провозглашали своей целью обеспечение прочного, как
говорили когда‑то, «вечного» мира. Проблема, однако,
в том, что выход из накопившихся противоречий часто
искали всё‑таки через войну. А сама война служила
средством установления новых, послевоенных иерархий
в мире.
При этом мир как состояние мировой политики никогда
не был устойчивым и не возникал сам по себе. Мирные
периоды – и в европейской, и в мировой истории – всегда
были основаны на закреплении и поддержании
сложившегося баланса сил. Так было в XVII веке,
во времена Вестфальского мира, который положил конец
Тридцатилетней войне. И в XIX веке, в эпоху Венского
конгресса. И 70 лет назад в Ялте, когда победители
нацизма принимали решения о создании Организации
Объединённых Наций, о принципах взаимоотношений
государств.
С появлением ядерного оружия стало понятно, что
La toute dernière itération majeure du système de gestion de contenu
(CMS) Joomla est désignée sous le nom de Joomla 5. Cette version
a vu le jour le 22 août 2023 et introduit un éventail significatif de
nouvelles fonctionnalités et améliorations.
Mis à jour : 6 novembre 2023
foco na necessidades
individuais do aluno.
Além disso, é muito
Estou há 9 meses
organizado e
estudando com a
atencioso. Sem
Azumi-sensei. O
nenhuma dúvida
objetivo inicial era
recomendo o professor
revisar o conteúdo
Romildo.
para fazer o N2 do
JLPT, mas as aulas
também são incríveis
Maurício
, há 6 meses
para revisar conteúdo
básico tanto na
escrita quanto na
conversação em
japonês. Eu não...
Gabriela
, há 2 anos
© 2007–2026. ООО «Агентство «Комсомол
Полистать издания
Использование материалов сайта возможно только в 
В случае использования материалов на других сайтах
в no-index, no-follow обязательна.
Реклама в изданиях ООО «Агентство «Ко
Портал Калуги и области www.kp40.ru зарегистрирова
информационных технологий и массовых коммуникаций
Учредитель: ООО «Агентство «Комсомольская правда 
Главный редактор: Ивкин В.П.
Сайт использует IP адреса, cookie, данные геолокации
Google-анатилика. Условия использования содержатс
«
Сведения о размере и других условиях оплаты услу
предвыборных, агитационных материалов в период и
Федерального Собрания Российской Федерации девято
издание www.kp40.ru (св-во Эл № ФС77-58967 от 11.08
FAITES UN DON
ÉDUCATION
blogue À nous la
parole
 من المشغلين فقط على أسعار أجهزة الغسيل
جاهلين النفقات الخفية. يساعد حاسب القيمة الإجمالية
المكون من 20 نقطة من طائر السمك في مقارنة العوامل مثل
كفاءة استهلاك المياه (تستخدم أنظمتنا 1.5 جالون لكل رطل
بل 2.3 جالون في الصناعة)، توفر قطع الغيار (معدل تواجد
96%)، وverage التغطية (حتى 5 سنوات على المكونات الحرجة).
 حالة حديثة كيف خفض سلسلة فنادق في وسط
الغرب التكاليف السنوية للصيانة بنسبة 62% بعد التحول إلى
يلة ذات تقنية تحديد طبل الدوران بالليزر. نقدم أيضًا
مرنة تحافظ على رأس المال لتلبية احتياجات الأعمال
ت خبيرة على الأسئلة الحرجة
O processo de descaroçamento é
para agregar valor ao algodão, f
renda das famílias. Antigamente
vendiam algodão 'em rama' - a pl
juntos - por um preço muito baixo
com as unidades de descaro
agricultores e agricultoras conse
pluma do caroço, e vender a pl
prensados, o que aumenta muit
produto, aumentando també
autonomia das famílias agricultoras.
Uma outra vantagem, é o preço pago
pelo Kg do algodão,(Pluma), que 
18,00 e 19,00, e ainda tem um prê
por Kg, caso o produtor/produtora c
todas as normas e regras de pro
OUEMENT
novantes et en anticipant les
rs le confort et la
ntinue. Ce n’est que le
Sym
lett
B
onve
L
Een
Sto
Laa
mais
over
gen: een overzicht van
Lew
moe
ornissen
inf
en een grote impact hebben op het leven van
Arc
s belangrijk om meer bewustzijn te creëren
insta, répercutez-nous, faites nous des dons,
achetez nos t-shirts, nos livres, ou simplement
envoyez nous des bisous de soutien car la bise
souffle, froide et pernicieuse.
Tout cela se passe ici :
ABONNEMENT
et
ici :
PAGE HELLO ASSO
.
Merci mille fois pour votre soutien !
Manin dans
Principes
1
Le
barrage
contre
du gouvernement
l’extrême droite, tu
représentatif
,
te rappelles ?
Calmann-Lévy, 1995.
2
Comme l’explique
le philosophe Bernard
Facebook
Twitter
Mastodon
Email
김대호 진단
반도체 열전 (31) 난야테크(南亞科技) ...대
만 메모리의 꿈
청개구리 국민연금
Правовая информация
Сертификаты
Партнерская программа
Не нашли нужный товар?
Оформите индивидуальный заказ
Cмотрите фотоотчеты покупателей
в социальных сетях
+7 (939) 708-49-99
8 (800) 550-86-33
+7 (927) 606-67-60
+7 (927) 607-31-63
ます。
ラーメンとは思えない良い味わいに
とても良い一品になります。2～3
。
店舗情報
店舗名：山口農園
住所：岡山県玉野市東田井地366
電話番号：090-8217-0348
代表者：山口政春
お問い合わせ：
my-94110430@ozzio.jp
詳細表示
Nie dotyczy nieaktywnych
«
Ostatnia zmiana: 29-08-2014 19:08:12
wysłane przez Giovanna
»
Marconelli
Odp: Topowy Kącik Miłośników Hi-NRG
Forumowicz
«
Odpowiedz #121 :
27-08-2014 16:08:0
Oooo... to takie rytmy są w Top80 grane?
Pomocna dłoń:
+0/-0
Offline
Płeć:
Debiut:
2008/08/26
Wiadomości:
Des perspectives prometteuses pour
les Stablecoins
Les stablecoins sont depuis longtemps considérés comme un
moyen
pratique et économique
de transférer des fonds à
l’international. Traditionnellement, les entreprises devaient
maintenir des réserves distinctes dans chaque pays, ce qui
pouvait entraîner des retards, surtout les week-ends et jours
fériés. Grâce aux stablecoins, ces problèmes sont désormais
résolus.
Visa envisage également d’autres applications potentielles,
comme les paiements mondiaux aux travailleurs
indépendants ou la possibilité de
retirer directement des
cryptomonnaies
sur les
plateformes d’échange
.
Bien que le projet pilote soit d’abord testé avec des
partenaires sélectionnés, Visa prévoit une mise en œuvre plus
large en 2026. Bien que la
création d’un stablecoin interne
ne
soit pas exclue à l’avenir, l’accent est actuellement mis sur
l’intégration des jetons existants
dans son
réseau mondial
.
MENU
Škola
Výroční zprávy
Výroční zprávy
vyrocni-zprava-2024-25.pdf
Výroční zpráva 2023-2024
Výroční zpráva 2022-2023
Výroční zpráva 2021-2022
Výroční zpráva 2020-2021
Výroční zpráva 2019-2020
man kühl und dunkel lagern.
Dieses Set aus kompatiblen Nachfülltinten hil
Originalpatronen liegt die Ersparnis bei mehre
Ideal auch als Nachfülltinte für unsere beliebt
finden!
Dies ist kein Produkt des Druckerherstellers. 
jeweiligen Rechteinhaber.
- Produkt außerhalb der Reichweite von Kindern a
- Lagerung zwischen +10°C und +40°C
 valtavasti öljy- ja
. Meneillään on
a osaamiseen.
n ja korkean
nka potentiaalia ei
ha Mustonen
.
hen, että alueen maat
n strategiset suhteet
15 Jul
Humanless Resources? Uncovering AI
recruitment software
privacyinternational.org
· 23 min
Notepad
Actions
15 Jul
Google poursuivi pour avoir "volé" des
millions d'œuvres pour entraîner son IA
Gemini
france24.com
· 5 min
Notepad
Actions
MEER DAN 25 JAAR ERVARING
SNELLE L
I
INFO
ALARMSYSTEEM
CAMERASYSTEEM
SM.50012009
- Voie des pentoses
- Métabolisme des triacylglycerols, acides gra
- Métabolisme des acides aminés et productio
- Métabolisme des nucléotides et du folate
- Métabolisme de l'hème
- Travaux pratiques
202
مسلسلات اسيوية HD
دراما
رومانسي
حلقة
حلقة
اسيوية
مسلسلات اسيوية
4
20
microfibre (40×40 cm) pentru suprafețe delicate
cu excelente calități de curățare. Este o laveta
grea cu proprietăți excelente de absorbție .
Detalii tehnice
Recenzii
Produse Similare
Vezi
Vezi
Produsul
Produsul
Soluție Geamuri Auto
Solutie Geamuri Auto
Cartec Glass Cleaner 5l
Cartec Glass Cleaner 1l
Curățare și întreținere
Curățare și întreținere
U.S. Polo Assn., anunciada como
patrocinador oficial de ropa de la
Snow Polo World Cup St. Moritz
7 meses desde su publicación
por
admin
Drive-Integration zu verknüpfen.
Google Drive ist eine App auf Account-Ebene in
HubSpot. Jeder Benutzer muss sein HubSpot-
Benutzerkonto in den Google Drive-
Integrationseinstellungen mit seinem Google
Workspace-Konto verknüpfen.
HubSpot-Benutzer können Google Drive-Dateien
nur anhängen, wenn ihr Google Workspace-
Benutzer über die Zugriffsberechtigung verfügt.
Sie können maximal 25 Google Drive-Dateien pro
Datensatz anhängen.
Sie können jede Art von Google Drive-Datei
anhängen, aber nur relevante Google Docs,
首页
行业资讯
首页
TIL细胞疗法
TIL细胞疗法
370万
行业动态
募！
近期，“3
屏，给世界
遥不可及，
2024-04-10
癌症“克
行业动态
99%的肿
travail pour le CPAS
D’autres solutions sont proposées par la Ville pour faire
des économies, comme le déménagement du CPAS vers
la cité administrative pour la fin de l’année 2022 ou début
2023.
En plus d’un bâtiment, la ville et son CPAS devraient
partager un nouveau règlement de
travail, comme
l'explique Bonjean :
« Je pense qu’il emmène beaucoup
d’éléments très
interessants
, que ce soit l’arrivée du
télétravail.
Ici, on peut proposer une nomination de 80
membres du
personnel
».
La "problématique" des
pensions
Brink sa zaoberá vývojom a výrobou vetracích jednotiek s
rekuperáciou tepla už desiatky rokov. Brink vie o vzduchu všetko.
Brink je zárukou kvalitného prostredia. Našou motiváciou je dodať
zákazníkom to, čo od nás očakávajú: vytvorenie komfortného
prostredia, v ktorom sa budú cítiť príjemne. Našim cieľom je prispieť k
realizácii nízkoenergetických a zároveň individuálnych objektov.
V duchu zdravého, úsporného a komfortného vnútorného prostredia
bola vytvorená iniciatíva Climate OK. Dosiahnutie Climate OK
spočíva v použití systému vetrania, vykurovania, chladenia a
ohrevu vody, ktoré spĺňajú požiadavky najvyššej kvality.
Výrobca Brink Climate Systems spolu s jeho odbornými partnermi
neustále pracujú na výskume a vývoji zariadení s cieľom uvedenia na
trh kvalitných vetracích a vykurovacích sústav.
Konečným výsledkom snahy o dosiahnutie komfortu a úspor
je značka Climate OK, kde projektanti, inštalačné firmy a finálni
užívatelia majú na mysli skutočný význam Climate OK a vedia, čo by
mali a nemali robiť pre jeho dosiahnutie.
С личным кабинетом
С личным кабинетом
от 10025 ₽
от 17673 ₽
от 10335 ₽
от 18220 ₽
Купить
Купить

# [Your task]
Show each line of the material above that contains the string "Workspace". Treat the match as case-sensitive.

# [Written answer]
Workspace-Konto verknüpfen.
nur anhängen, wenn ihr Google Workspace-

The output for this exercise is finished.